3-million-km-long comet plunges into Sun
'Deepest penetration yet' filmed in STEREOvision
Boffins in California report that they have managed to track the course of an unusually resilient comet as it crashed deep into the Sun before finally being crisped.
"We believe this is the first time a comet has been tracked in 3-D space this low down in the solar corona," says Claire Raftery, a post-doctoral researcher at UC-Berkeley.
Raftery and her colleagues, fellow Berkeley postdocs Juan Carlos Martinez-Oliveros, Samuel Krucker and Pascal Saint-Hilaire, believe that the comet was one of the "Kreutz family", a swarm of comets - perhaps resulting from breakup of a single big one - knocked out of their previous path by Jupiter in 2004.
Hot comet plunge action.
The boffins managed to track one in particular, boasting a tail no less than three million km long, as it plunged down in a final death dive into the Sun. This was done using NASA's Solar TErrestrial RElations Observatory (STEREO) system. STEREO is a pair of observer spacecraft in orbit round the Sun, one ahead of Earth and one behind.
The STEREO track gave enough information to work out where the comet would crash into the Sun to within 1,000km or so. Raftery and her scientific chums then checked data from that area which had been scooped by the Corona instrument at the Mauna Loa Solar Observatory in Hawaii. Sure enough, these showed an object approaching the edge of the Sun at the right place and time.
According to the data, the boffins think that the comet actually survived a surprisingly long time, penetrating the solar corona and disappearing in the 100,000-degree heat of the chromosphere.
The four presented their research at a meeting of the American Astronomical Society in Miami last night. Comet-chasing isn't their usual work - seemingly it's more of a sideline.

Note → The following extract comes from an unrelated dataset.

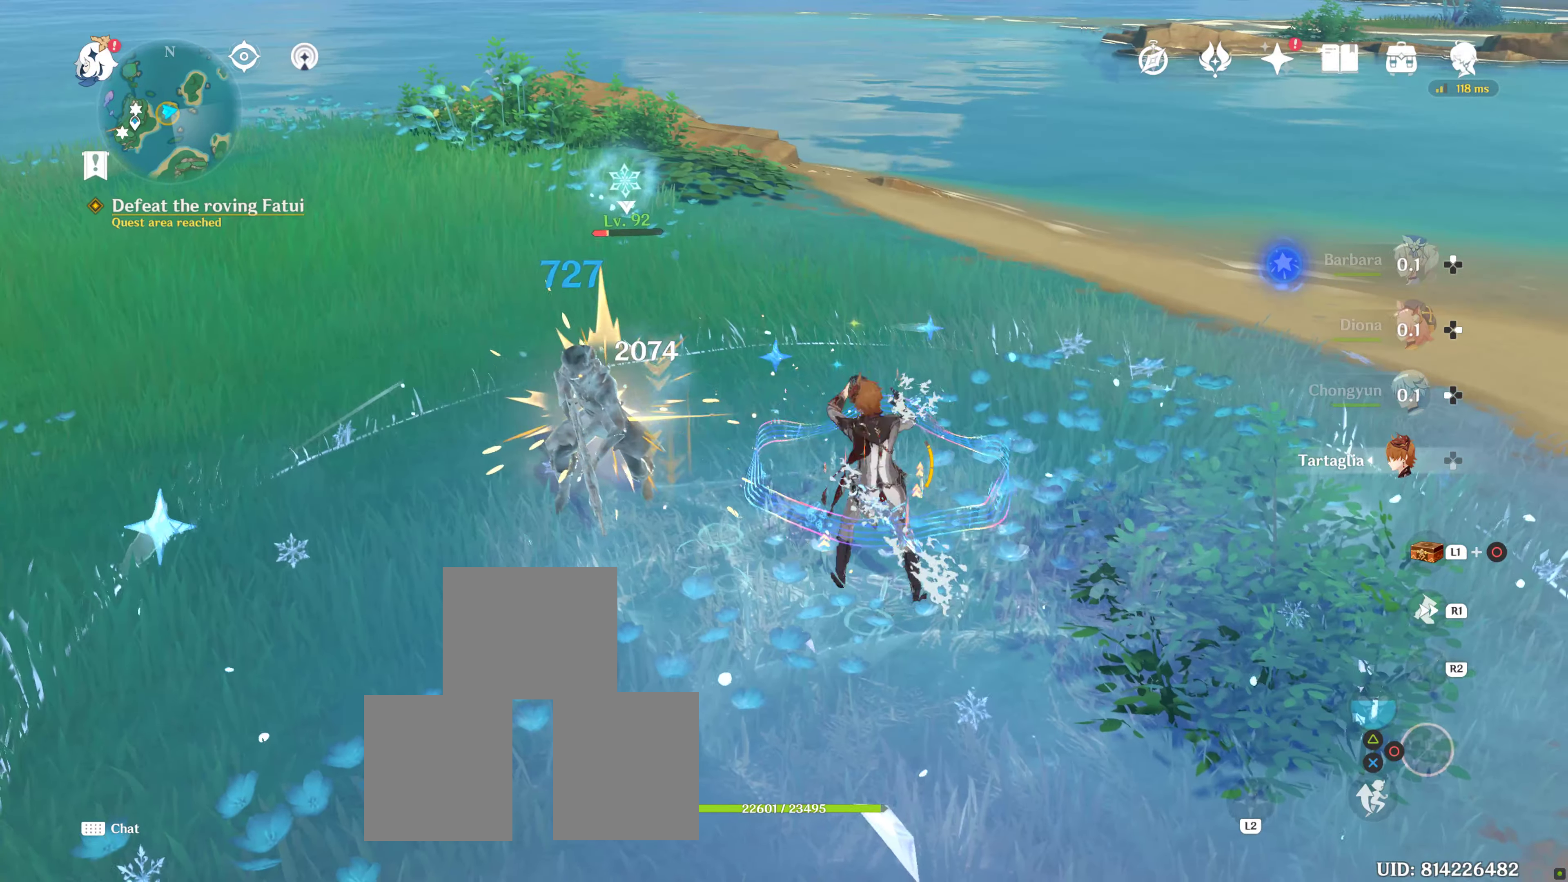
{"buttons": [], "left_stick": "left", "right_stick": "center", "events": [[100, "R2", "up"]]}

“It was supposed to be an exercise, but it took over our lives,” says Raftery. ®
...just how did it survive so long?
It went at night.
This incident clearly contemporaneous with Disaster Area's recent gig on Titan.
Shields are up
The sun may be hot, but the only way that the comet 'sees' that is by absorbing radiation from the sun (no conduction / convection in space!). I would think that apart from the comets own reflectivity, the material that gets vaporised off the surface of the comet could also shield it from some of the radiation. The comet will only heat up at a rate depending on it's temperature, the quantity of water boiled off and the radiation actually absorbed.
As for the other message about mainly water or not, I though that the tail is normally formed from bits left behind after the water boils off ejecting parts. The length of the tail in this case may be due to the volume of water boiled off before meating it's maker (or a decendant of it!)